If you could open for any present-day artist, who would it be and why?
I would love to open for Fickle Friends or Winnetka Bowling League, two of my all-time favorite bands. I love the work they do, and the consistency with which they do it. Matt Koma (WBL) is a production and songwriting idol of mine – his stuff is so off the wall in such a strategic way. Fickle Friends delivers super modern and fresh takes on pop that are constantly evolving. Honestly, I just think all of these guys would be a great hang, but also we could make some really sick music together. I think their fans are super smart, but also don’t take themselves too seriously, and that’s the kind of audience that is so fun to perform for.
If you could ask one question to one of your idols, what would it be and to whom?

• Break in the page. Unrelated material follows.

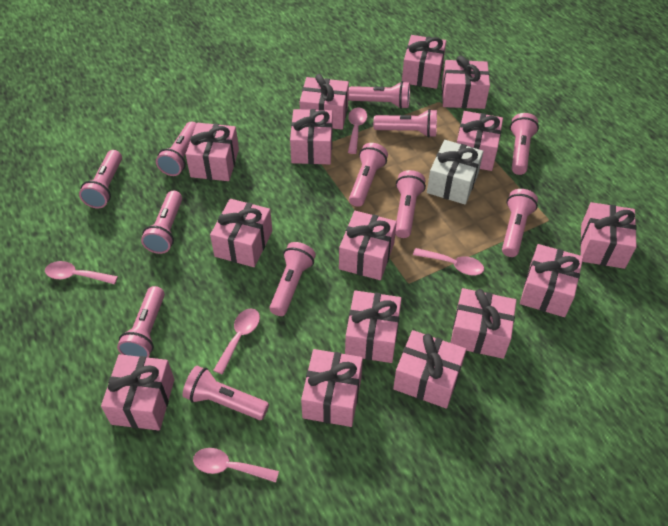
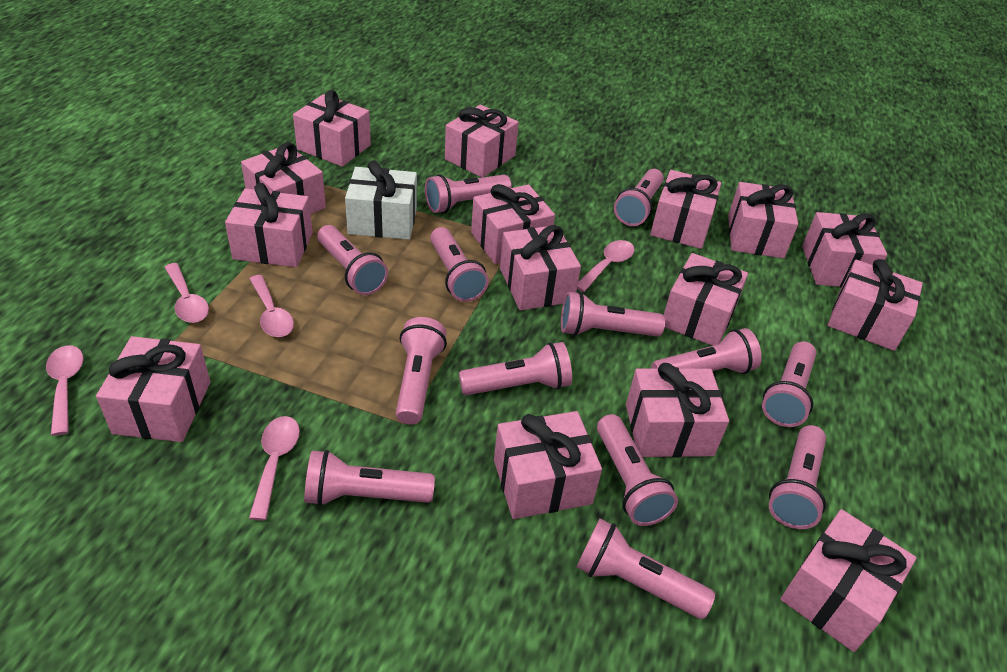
pink flashlight: 12 -> 13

I would love to ask Brian Wilson about how he pushed through doubt and impostor syndrome. I think his take on that would be really insightful.
What might fans expect from Colby Lapolla moving forward?
Honestly, expect to hear something that’s constantly evolving. I’m really stoked on the idea of free will (lol), and that I can make absolutely whatever I want. There are some sad ones coming up, but also some bangers, and I’m gonna do it in a weird way most likely, because why wouldn’t I?